夜になったので、山裾のちいさい川へ行って蛍を見ていた。近頃では滅多に見られなかった沢山の数の蛍が、あちこちを飛んだり葉っぱにくっついたりしている。月も出ていない真っ黒な夜で、却ってその方がいいと思った。

 地べたに坐り川の流れる音を聞いていると、肩に蛍が留まって光り出した。明かりは風船を膨らます様な息遣いをして、私の顔の周りをぼんやりと照らした。

 電灯の様に眩しくなったり、燃えさしの様に静まったりする蛍の尻を見ていると、向こうから草履の足音が近づいて来る。
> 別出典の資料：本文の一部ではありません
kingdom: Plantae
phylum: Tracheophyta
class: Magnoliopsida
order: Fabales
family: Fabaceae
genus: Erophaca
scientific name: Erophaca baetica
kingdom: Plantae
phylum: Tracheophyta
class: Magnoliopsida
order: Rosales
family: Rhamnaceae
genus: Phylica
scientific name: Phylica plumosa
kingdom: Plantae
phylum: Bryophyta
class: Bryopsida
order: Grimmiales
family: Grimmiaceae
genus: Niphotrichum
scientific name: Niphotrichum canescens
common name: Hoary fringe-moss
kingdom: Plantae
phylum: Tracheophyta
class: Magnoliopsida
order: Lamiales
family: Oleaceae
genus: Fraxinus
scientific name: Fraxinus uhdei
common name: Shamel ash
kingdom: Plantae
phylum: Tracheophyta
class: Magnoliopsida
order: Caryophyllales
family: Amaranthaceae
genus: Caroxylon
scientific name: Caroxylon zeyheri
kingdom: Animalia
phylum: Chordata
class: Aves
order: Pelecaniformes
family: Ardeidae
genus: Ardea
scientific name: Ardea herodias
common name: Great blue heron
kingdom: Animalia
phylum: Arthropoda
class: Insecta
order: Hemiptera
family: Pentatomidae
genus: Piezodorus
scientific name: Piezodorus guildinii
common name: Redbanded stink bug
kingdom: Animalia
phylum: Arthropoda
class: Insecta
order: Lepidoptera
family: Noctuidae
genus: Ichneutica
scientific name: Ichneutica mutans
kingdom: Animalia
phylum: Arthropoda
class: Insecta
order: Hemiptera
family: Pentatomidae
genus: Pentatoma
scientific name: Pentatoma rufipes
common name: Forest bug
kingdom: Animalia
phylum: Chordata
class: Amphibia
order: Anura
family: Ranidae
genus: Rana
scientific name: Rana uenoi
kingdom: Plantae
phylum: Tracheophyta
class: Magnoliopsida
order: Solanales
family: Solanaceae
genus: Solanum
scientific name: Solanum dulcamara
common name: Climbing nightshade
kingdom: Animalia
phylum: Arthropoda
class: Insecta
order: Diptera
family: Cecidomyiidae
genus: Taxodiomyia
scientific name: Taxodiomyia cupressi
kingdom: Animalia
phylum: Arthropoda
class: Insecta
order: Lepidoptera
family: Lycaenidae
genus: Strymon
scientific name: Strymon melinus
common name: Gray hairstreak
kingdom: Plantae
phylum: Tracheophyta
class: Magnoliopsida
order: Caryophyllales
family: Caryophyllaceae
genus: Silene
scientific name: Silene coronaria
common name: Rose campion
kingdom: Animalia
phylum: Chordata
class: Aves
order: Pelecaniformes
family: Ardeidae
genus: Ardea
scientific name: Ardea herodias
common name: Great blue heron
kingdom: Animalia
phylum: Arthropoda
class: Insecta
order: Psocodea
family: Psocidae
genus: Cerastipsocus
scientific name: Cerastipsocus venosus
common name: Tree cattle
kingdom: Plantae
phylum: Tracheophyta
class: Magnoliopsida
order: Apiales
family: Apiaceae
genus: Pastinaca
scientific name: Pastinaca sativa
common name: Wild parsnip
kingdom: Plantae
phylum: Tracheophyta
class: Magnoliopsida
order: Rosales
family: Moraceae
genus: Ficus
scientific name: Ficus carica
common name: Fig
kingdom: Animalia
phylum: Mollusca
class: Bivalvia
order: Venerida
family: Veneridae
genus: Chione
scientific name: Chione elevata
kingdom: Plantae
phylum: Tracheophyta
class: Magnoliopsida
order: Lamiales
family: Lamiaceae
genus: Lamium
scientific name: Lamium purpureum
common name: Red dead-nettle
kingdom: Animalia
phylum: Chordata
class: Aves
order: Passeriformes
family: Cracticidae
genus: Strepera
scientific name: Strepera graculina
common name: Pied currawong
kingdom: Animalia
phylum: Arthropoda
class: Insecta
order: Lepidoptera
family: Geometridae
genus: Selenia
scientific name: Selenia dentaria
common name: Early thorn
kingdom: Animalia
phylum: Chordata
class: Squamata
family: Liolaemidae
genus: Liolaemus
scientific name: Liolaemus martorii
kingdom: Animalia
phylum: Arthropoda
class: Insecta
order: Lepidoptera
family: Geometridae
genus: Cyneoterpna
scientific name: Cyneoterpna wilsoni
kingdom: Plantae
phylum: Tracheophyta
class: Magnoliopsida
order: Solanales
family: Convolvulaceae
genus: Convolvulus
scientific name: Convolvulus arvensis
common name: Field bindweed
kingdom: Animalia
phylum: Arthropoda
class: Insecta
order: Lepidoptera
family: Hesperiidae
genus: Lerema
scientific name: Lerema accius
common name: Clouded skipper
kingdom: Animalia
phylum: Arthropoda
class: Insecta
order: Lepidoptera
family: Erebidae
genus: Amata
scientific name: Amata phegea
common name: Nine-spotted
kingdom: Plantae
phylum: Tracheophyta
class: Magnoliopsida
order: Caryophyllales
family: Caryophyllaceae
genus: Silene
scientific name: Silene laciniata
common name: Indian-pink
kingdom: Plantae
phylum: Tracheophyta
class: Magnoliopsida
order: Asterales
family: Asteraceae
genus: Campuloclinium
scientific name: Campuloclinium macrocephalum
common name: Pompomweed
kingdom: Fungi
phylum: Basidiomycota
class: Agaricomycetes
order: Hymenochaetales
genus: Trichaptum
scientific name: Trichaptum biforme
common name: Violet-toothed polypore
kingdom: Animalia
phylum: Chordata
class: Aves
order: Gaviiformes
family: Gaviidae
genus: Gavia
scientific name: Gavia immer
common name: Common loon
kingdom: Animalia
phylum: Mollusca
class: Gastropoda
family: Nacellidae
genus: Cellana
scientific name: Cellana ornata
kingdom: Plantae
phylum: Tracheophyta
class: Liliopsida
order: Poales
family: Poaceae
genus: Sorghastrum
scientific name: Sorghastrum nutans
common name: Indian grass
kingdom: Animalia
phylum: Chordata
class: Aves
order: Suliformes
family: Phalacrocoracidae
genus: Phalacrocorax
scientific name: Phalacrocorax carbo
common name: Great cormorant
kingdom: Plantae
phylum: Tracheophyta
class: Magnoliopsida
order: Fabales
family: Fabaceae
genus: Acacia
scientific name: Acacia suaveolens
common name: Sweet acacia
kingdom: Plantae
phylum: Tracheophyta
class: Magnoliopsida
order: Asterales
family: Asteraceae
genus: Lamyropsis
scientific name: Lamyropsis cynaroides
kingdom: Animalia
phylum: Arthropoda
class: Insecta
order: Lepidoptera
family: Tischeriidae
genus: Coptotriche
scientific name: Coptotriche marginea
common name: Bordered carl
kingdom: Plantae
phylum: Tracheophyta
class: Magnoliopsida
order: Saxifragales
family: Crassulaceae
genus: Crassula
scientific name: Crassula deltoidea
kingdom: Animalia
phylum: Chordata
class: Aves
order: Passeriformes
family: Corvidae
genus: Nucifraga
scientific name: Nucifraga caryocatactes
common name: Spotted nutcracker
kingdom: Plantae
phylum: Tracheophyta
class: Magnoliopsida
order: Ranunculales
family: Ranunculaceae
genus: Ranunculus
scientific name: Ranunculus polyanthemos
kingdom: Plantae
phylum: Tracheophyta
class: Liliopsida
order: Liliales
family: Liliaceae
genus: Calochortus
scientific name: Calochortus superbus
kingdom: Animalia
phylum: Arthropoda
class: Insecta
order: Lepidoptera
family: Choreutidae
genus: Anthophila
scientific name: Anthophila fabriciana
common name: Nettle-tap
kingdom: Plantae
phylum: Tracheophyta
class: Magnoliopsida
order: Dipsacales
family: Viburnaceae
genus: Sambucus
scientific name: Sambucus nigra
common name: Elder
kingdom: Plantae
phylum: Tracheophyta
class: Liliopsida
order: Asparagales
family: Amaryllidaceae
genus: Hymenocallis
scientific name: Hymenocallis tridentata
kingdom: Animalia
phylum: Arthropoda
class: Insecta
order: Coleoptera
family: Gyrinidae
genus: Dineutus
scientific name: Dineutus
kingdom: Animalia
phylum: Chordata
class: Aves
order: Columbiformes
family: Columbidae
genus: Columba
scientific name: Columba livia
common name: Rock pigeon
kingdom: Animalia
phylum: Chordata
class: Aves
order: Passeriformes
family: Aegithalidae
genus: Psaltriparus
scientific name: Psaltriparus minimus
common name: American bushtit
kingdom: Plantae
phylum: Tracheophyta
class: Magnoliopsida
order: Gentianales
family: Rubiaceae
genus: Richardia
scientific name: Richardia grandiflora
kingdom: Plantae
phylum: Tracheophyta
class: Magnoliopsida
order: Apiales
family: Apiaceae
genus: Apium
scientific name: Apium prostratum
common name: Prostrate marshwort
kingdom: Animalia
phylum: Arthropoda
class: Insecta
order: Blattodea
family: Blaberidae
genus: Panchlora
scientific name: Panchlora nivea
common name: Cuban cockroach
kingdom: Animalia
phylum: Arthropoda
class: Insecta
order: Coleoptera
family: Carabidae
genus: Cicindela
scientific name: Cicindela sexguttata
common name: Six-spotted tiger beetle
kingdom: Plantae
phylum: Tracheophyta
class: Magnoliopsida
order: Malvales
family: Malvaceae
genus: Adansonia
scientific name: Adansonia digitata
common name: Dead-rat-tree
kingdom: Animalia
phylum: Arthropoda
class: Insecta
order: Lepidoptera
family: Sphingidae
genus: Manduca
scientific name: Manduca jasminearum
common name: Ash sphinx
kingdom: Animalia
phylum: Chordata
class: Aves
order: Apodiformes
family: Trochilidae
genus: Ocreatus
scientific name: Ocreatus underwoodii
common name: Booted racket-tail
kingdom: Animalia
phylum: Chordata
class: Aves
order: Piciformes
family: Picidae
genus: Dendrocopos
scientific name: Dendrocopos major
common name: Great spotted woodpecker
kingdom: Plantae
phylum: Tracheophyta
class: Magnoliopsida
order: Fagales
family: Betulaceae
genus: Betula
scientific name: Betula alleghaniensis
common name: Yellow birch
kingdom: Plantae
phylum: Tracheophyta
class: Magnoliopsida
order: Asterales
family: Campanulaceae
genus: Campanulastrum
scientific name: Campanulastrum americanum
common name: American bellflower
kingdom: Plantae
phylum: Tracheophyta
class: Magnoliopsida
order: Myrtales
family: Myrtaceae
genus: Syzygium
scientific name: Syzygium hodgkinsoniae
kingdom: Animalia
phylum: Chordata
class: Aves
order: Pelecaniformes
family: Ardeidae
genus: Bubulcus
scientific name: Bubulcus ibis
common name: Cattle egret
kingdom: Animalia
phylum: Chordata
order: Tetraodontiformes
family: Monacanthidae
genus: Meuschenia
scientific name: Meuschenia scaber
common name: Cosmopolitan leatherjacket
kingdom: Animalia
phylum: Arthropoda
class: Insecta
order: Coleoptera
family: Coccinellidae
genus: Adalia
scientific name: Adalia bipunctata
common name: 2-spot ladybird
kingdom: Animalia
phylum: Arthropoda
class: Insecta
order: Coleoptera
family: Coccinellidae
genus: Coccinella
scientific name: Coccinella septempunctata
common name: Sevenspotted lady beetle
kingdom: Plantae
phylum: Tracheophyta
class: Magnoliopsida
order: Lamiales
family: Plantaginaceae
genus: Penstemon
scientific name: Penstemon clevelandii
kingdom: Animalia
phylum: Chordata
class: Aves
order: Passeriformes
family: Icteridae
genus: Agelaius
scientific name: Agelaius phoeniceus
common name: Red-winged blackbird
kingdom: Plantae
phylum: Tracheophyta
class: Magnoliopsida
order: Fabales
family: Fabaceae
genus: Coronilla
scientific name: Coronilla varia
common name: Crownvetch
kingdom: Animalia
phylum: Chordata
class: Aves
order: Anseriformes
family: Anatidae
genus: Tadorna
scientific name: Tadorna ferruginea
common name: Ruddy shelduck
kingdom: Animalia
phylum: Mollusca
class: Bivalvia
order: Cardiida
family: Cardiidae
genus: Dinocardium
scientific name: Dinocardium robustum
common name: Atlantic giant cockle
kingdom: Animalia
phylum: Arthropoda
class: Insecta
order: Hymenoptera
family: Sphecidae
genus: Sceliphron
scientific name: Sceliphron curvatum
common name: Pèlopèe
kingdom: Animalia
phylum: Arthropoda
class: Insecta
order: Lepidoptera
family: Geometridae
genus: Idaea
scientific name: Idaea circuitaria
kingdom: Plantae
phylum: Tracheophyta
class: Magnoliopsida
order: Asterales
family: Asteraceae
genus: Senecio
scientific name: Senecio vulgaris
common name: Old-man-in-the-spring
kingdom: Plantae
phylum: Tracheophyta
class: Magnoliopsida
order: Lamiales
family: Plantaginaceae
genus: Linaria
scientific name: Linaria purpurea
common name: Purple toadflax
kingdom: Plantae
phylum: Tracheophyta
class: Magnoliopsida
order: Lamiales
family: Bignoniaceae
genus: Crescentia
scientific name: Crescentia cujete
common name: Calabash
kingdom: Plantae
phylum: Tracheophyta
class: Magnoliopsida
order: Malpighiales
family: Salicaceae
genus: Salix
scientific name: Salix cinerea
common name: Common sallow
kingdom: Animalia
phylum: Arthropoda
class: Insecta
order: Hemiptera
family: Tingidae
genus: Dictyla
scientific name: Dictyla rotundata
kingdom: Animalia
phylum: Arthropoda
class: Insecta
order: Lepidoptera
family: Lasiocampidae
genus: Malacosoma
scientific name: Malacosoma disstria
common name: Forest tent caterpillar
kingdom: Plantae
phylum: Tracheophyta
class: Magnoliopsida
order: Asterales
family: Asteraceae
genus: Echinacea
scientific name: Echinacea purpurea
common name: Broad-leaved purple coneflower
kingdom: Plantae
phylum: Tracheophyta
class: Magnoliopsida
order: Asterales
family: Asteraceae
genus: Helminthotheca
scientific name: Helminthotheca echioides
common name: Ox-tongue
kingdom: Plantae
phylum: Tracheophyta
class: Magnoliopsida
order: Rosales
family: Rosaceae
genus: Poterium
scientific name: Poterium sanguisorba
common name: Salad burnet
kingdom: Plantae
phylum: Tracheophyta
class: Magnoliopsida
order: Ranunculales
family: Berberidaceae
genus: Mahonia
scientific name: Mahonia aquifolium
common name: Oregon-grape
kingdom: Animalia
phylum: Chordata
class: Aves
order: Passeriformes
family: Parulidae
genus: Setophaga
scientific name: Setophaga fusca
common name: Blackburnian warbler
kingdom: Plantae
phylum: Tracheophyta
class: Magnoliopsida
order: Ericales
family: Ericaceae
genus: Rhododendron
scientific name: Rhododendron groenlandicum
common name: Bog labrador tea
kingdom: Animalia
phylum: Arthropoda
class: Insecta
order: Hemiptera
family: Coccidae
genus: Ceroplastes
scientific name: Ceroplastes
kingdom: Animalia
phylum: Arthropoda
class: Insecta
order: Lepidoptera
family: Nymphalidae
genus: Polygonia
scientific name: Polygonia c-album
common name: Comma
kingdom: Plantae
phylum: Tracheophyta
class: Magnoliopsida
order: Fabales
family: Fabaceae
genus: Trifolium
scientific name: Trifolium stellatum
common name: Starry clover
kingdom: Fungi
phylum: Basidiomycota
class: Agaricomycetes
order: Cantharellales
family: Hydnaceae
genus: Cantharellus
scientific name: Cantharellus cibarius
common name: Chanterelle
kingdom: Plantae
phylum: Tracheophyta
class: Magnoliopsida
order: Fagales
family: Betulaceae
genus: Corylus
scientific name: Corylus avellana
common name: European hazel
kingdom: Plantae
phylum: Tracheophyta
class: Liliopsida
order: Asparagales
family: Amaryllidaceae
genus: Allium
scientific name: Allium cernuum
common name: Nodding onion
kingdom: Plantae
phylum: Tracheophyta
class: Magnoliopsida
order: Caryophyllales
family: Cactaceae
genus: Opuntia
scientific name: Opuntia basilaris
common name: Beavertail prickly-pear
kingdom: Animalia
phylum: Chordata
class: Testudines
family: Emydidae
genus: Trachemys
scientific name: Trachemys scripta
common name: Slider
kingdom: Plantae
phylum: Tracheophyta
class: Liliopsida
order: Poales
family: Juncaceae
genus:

蛍の明かりに遮られて姿形は見えないが、私の隣に坐った様だった。

「窒息しそうだわ」

 真っ暗な向こう側から声がした。

「そんなとこおるからだろ」と応えると、

「好きでいるんじゃないわよ」

 それきり暫く声は無かった。明かりに照らし出された私の顔が、相手にはよく見えるだろうと思った。

「あんた、未だあんな事してんの」

「俺の勝手だろうが」

「詰まんない意地ばっかり、昔っから。好い加減、子供みたいな事止めなさいよ」

 川の水面を二匹の蛍が漂っていた。つくとも離れるともなく、淵なのか瀬なのか解らない所の水を照らしている。黄緑の発光に緩やかな波のつのつのが映され、蛇の背中の様に見えた。

「あんたを気にかけてる人達の事だって、少しは考えなさいよ」

「やだね」

「またそんな事ばっかり。あたしだって、あんたの為に云ってんのよ。解んないの。いつまでもそんなとこにいちゃだめよ」

「俺だって考えてる。考えた挙句にこうしてるんだよ。大体、俺の事だろうが。俺が俺の事を決めて何が悪いんだよ。餓鬼じゃねえんだから」

「ばか」と大きな声があって、辺りの蛍が一斉に瞬いた。隣で起ち上がる気配がした。黙って私を見下ろしているらしかった。

「泣く事ないだろ」

「泣いてない」

 そうして再び草履の足音がし出して、気配は向こうへ去って行こうとする。

「行くのか。行くなよ」

「また来る」

 足音は段々遠ざかって行き、やがて聞こえなくなった。私は待っているのだから、何遍でも来るがいいと思う。

 棄てられた酒瓶の中に入り込んだ蛍が、内側から瓶を光らせた。他の蛍と違って、切れかけの蛍光灯の様なせっかちな光り方だった。